Prefer crashes to silent corruption. A null reference exception in development or staging catches bugs immediately. A default value that hides the bug lets it reach production and corrupt data.

Know when to use Result types versus exceptions. When an operation might legitimately fail, use Result types. When something unexpected happens, fail fast with an exception.

Failing Loudly Is a Feature

The fear of null comes from real pain: decades of null reference exceptions in production, frustrated debugging sessions, and systems that crashed when they should have kept running. But crashes are symptoms, not the disease. The disease is code that doesn’t handle absence properly. The cure isn’t eliminating null; it’s using null correctly as part of a system that makes invalid states unrepresentable.

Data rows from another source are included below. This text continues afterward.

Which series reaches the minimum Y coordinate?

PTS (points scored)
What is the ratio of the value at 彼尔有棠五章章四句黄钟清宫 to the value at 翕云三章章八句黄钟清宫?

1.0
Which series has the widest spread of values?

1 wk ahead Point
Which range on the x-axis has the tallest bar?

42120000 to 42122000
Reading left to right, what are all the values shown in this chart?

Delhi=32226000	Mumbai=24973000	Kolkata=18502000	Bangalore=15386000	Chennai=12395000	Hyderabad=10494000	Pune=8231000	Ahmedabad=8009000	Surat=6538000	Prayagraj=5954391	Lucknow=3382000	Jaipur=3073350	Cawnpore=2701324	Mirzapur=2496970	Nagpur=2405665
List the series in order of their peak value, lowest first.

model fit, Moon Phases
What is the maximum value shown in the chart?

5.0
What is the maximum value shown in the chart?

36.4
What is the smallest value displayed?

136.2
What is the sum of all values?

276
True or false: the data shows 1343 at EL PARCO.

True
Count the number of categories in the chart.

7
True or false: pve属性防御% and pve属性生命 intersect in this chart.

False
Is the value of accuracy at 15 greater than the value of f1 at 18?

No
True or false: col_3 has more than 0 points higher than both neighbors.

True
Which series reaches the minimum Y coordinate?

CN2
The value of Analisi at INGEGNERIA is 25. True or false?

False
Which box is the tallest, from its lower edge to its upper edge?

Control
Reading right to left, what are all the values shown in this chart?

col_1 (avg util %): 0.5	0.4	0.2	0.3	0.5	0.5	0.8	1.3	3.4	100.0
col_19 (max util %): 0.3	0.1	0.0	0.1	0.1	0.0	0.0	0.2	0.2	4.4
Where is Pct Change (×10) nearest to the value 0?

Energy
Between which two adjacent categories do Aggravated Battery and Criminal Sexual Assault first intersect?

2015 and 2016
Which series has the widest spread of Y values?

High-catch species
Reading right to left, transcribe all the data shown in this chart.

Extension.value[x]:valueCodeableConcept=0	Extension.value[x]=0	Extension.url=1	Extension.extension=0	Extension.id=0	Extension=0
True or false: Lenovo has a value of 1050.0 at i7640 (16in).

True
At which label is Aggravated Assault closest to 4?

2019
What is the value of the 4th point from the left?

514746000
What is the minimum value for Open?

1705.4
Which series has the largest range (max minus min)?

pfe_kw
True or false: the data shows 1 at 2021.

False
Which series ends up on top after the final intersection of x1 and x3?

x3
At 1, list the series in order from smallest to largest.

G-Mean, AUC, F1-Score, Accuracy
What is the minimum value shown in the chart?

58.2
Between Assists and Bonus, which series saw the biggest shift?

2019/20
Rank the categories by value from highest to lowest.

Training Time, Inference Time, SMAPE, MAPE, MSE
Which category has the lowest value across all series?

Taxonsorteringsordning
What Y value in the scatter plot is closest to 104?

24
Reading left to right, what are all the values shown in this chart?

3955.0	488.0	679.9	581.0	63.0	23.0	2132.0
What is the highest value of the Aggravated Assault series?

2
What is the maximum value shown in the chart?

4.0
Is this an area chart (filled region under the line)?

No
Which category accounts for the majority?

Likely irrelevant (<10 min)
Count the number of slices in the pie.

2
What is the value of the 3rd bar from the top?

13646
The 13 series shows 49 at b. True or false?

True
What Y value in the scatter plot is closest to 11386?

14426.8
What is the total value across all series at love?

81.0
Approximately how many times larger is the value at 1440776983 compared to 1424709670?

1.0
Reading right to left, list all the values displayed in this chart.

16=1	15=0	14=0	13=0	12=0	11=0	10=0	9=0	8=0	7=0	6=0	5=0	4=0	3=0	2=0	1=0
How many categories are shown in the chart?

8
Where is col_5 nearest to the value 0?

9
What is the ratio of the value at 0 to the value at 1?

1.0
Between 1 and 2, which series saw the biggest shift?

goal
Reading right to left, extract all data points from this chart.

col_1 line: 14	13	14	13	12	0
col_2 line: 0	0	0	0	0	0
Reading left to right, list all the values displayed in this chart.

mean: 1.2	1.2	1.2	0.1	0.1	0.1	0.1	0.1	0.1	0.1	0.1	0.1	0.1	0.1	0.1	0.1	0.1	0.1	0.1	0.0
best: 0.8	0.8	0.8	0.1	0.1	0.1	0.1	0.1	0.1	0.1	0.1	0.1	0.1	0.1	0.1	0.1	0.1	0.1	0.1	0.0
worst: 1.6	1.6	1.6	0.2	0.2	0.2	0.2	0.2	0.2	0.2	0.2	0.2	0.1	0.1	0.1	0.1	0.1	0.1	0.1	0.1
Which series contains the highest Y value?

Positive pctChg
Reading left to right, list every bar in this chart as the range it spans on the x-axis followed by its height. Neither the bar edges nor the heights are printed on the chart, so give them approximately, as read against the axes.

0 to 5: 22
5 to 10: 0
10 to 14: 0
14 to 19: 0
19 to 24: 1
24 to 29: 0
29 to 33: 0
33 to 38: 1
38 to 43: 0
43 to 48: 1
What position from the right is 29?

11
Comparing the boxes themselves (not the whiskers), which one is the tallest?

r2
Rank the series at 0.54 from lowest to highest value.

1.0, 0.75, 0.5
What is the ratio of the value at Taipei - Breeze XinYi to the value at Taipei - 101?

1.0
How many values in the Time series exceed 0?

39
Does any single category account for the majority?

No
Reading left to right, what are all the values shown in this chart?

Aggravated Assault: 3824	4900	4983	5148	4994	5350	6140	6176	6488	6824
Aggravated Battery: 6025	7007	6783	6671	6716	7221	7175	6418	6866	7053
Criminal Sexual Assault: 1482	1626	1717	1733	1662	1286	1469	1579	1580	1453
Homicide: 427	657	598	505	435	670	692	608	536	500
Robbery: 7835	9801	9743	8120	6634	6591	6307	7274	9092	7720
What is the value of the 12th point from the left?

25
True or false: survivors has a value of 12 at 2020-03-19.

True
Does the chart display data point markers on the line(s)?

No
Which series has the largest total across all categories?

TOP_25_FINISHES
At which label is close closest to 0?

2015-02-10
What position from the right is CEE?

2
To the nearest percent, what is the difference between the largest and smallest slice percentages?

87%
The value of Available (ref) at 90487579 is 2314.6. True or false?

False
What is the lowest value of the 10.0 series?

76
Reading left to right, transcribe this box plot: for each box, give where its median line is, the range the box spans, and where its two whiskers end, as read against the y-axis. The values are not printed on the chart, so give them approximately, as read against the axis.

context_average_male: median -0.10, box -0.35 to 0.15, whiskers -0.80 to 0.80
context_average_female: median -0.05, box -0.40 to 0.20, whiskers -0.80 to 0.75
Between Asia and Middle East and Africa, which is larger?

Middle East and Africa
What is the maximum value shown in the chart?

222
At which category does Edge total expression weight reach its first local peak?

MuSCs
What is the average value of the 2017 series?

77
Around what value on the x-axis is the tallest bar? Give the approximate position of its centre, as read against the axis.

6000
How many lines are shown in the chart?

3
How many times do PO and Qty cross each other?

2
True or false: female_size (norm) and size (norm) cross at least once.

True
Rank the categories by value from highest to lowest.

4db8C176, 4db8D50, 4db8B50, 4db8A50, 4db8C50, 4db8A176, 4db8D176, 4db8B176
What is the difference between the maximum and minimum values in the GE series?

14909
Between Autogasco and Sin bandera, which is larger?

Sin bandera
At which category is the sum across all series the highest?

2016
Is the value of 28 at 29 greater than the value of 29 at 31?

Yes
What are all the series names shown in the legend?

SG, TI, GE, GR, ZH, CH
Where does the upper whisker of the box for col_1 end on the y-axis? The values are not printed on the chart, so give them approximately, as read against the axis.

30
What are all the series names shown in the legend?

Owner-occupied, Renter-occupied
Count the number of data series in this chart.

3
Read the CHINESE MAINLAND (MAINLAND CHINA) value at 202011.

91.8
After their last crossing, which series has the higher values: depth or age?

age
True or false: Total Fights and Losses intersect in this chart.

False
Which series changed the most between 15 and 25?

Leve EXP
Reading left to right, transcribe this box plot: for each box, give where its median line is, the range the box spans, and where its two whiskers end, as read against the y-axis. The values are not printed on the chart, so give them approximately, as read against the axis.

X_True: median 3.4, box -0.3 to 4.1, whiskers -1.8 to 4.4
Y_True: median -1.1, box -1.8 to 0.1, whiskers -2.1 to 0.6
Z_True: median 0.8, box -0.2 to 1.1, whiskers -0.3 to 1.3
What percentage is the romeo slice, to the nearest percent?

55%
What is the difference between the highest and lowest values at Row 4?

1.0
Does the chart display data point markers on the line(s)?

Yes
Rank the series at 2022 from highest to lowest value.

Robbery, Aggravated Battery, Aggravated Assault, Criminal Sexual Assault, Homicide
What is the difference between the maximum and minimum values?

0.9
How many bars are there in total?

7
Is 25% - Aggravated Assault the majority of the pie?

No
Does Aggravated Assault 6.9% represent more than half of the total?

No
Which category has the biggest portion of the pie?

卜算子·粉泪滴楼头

Default values do the opposite. They hide bugs, propagate invalid state, and create corruption that surfaces far from its source. When you substitute a default for missing data, you’re creating records that claim to represent reality but don’t. Every downstream system that trusts that data inherits the lie.

The real billion-dollar mistake isn’t null. It’s the widespread practice of substituting defaults for validation, prioritizing code that runs over code that runs correctly. Given the choice between an availability problem you can see and fix, and an integrity problem that compounds invisibly until something important breaks, I’ll take the availability problem every time.